The site owner will be barred from infringing any of the defendants copyrighted works and must permanently delete and destroy all electronic copies of the copyrighted works.

Fighting back

Rather than ignore the lawsuit or take down the website, the owner initially argued that the record labels had no jurisdiction over the two websites. The Virginia court initially agreed and threw out the copyright infringement case against the owner.

Citing precedent in a 2001 Federal Circuit decision in ALS Scan v Remarq Communities, the court reiterated that “personal jurisdiction requires purposeful targeting of a forum with manifest intent to engage in business there”.

Although both websites were found to “interact” with users in Virginia by allowing them to download files, it was not sufficient enough reason to merit personal jurisdiction.

However, the case was then reinstated on appeal to the US Court of Appeals for the Fourth Circuit.
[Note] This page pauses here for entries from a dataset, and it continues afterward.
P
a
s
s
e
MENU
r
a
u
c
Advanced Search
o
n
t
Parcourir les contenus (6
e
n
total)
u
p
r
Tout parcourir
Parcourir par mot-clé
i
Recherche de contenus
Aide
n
The owner attempted to petition the appeal to the US Supreme Court but it declined to hear the case.

Deadlocked defence

The case then returned to the Virginia court, where proceedings hit an impasse after the site owner refused to hand over server logs in discovery, which would tell the court what the website users were pirating and where they were based.

This led his own counsel to seek withdrawal from the case, citing their “frustration at the owner’s failure to fully cooperate in the discovery process”.
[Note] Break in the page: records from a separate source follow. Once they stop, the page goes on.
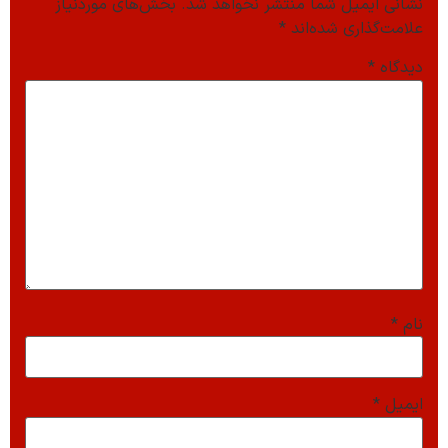
نشانی ایمیل شما منتشر نخواهد شد.
بخش‌های موردنیاز
علامت‌گذاری شده‌اند
*
دیدگاه
*
نام
*
ایمیل
*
However, the Virginia court said that the owner’s conduct was not so egregious as to require the withdrawal of his counsel.

However, this cleared the way for the record label to request a default judgment which was granted in October 2021.

Shortly thereafter, US Magistrates Judge Theresa Buchanan recommended that the court grant the record labels request for damages injunctive action and attorneys fees and costs in December, saying that the labels were entitled to the more than $82 million that they had demanded.